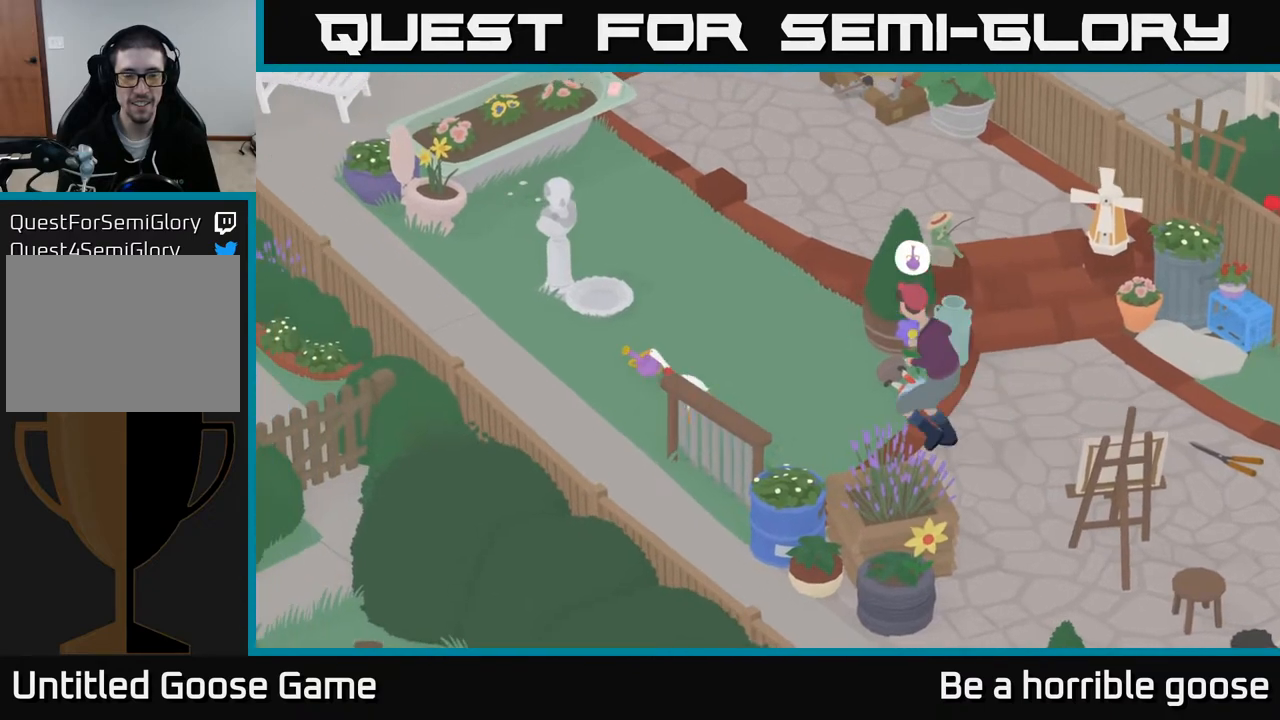
{"buttons": ["A"], "left_stick": "up-right", "right_stick": "center", "events": [[50, "B", "up"], [183, "left_stick", "up-right"], [217, "A", "down"], [350, "left_stick", "up"], [500, "left_stick", "up-right"]]}
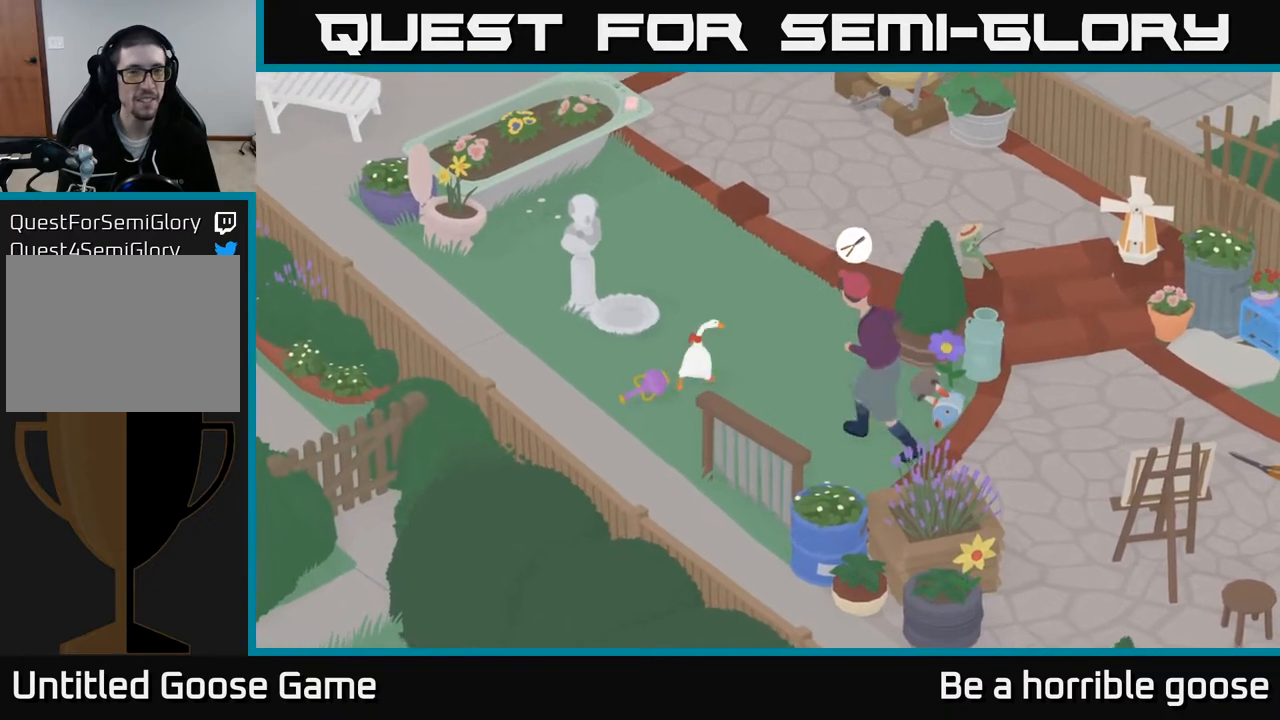
{"buttons": ["A"], "left_stick": "up-right", "right_stick": "center", "events": []}
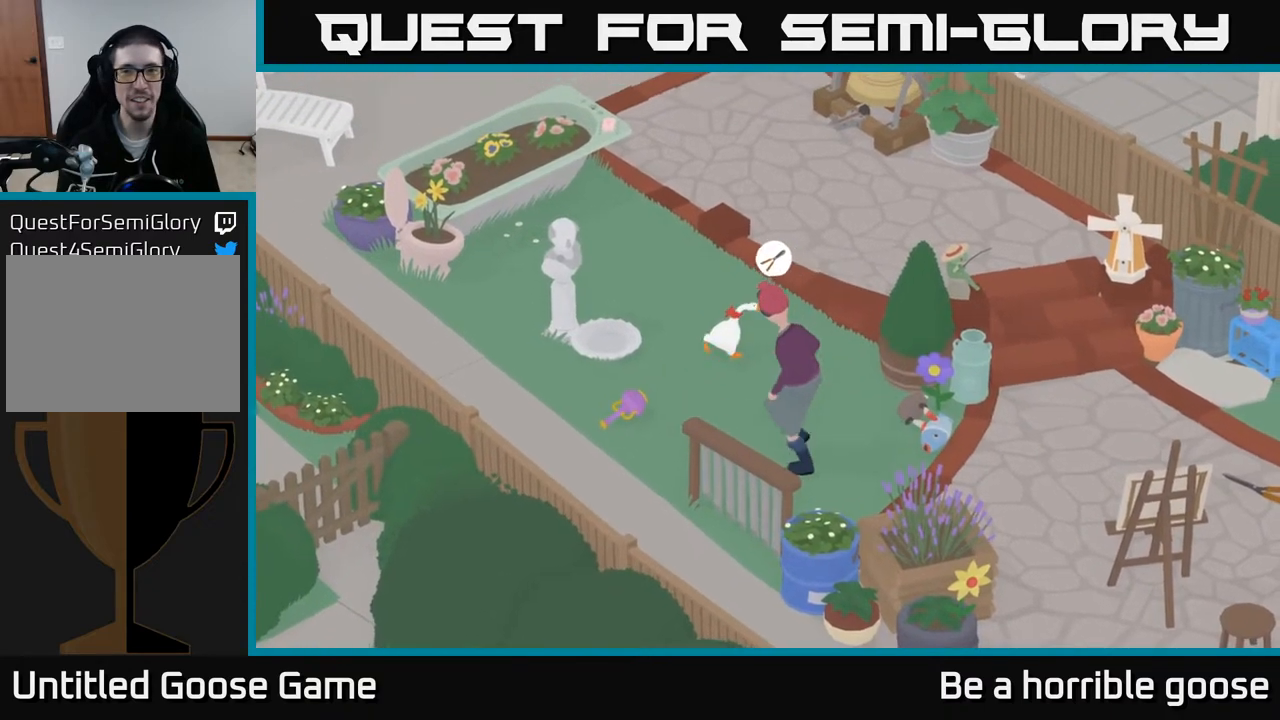
{"buttons": ["A"], "left_stick": "up-right", "right_stick": "center", "events": []}
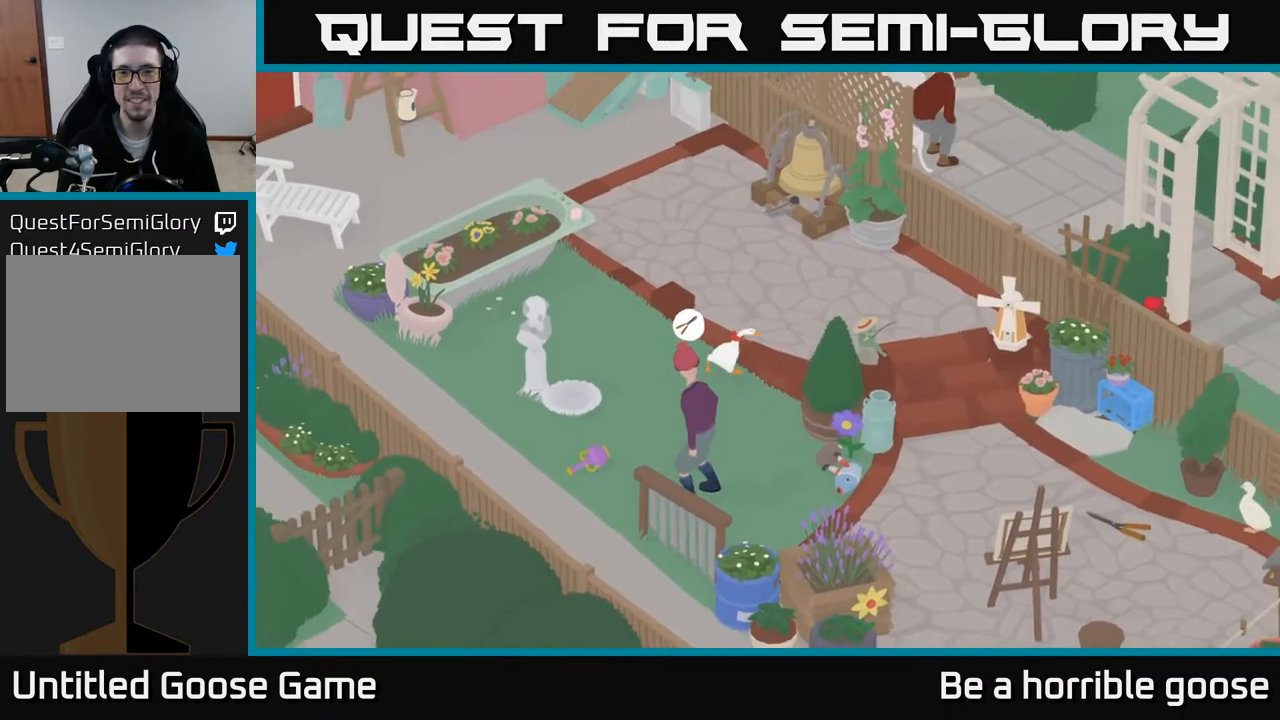
{"buttons": ["A"], "left_stick": "up-right", "right_stick": "center", "events": []}
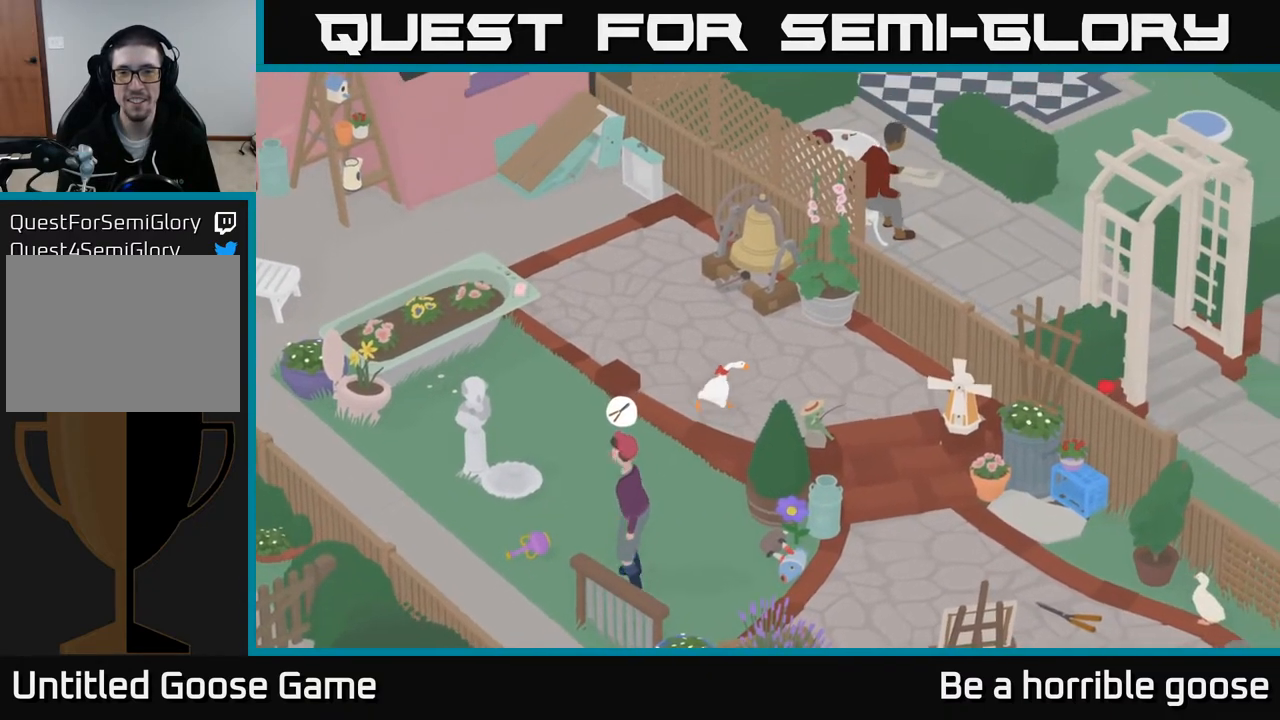
{"buttons": [], "left_stick": "up-right", "right_stick": "center", "events": [[417, "A", "up"]]}
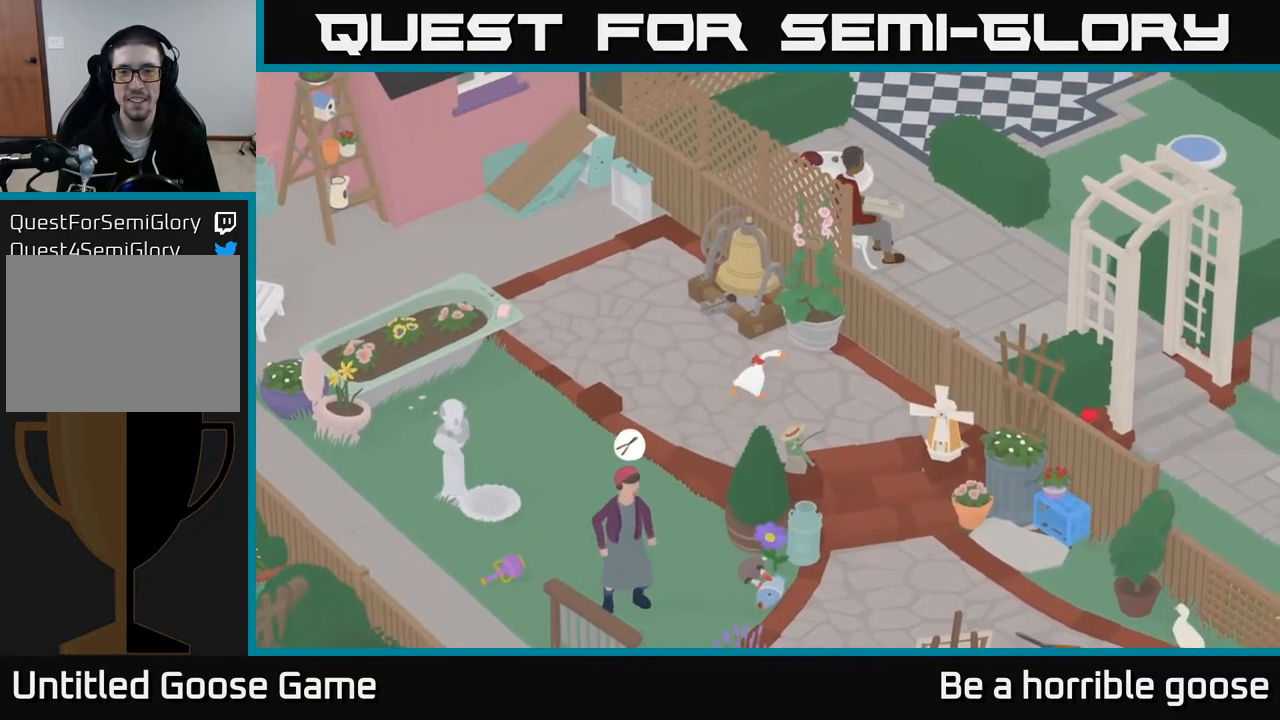
{"buttons": [], "left_stick": "up-right", "right_stick": "center", "events": []}
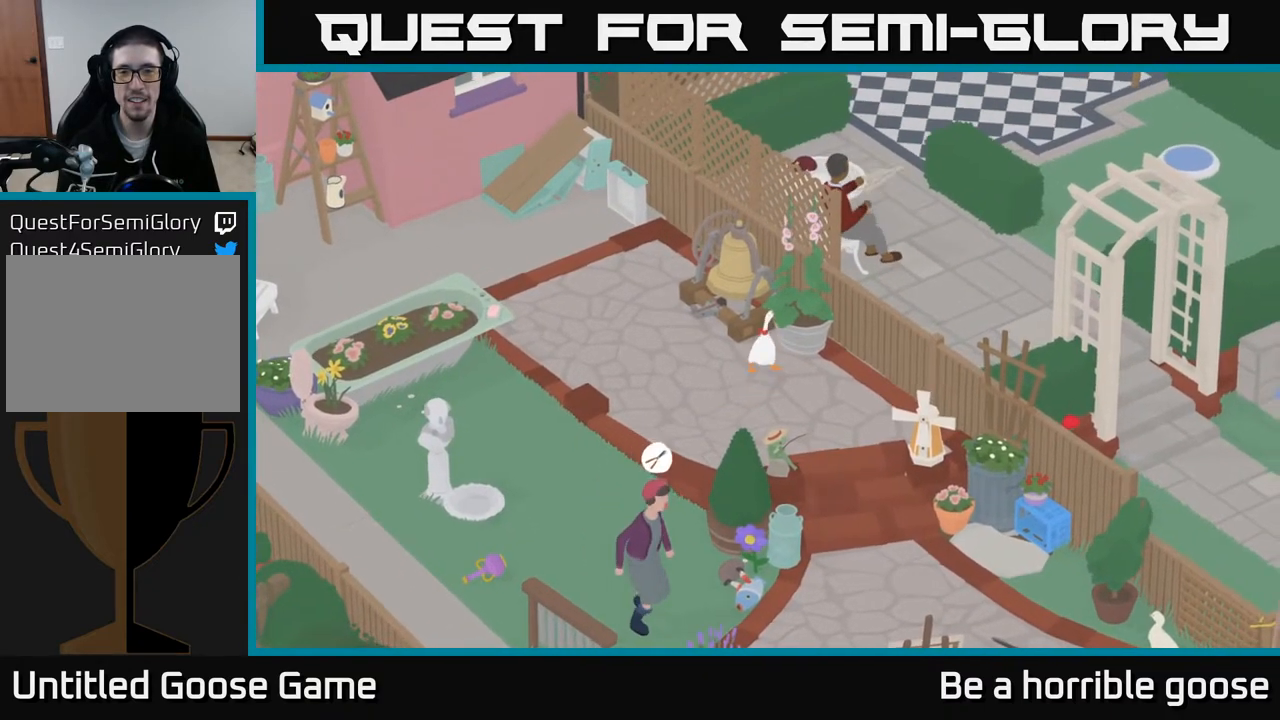
{"buttons": ["L2"], "left_stick": "center", "right_stick": "center", "events": [[83, "left_stick", "center"], [217, "L2", "down"]]}
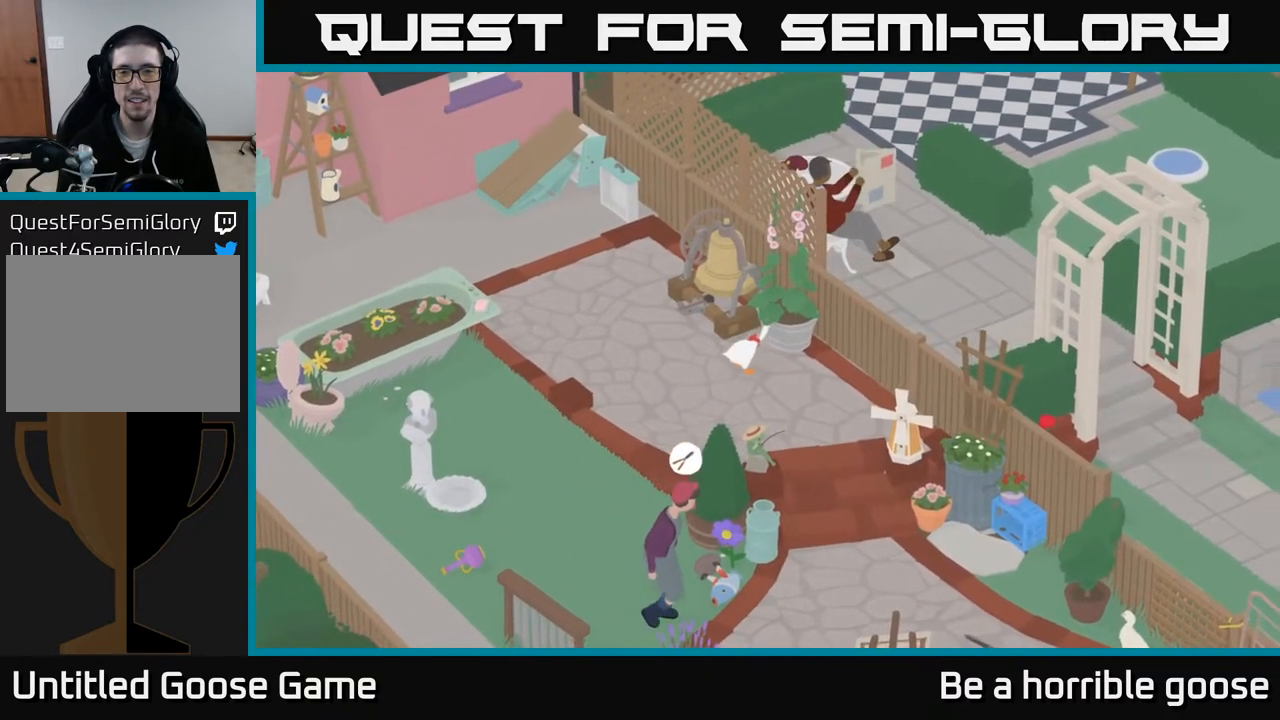
{"buttons": [], "left_stick": "left", "right_stick": "center", "events": [[233, "L2", "up"], [283, "left_stick", "left"]]}
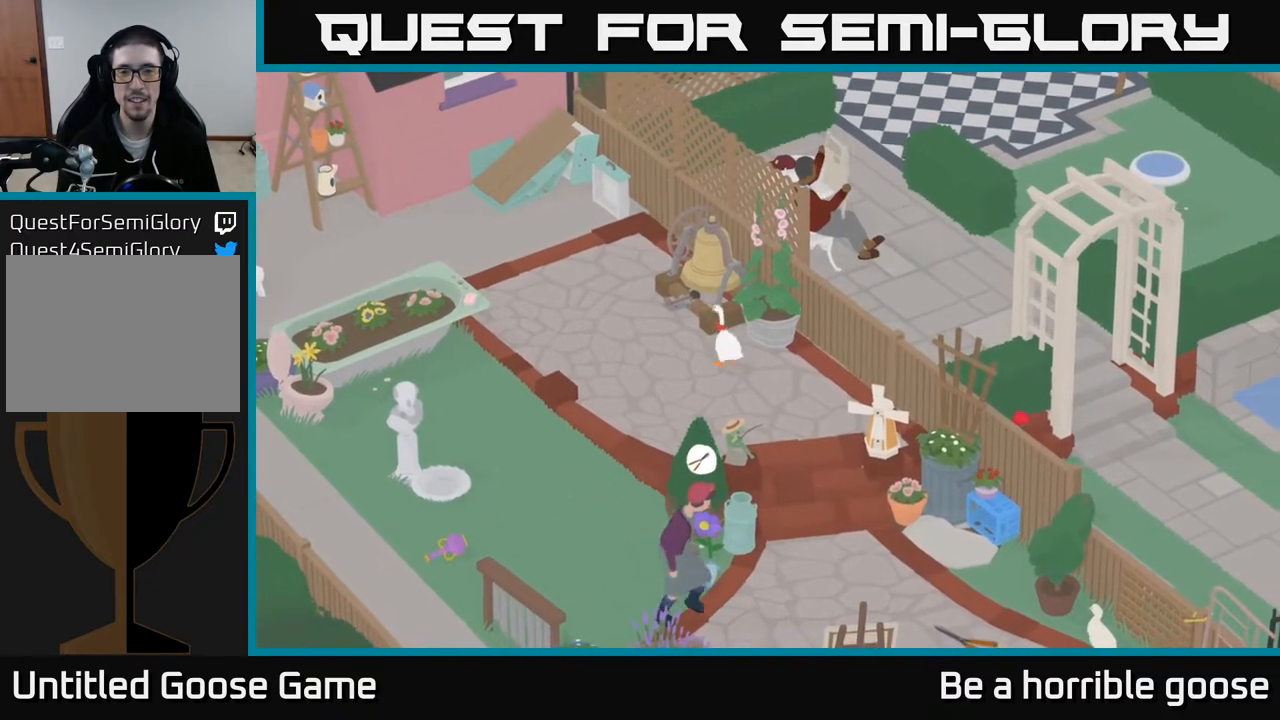
{"buttons": [], "left_stick": "up-left", "right_stick": "center", "events": [[83, "left_stick", "up-left"]]}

################

◆ WHAT IS REQUIRED ◆
Leave the pictures out and copy the rest of the data exactly.

◆ ANSWER SECTION ◆
{"buttons": ["A"], "left_stick": "up-right", "right_stick": "center", "events": [[50, "B", "up"], [183, "left_stick", "up-right"], [217, "A", "down"], [350, "left_stick", "up"], [500, "left_stick", "up-right"]]}
{"buttons": ["A"], "left_stick": "up-right", "right_stick": "center", "events": []}
{"buttons": ["A"], "left_stick": "up-right", "right_stick": "center", "events": []}
{"buttons": ["A"], "left_stick": "up-right", "right_stick": "center", "events": []}
{"buttons": [], "left_stick": "up-right", "right_stick": "center", "events": [[417, "A", "up"]]}
{"buttons": [], "left_stick": "up-right", "right_stick": "center", "events": []}
{"buttons": ["L2"], "left_stick": "center", "right_stick": "center", "events": [[83, "left_stick", "center"], [217, "L2", "down"]]}
{"buttons": [], "left_stick": "left", "right_stick": "center", "events": [[233, "L2", "up"], [283, "left_stick", "left"]]}
{"buttons": [], "left_stick": "up-left", "right_stick": "center", "events": [[83, "left_stick", "up-left"]]}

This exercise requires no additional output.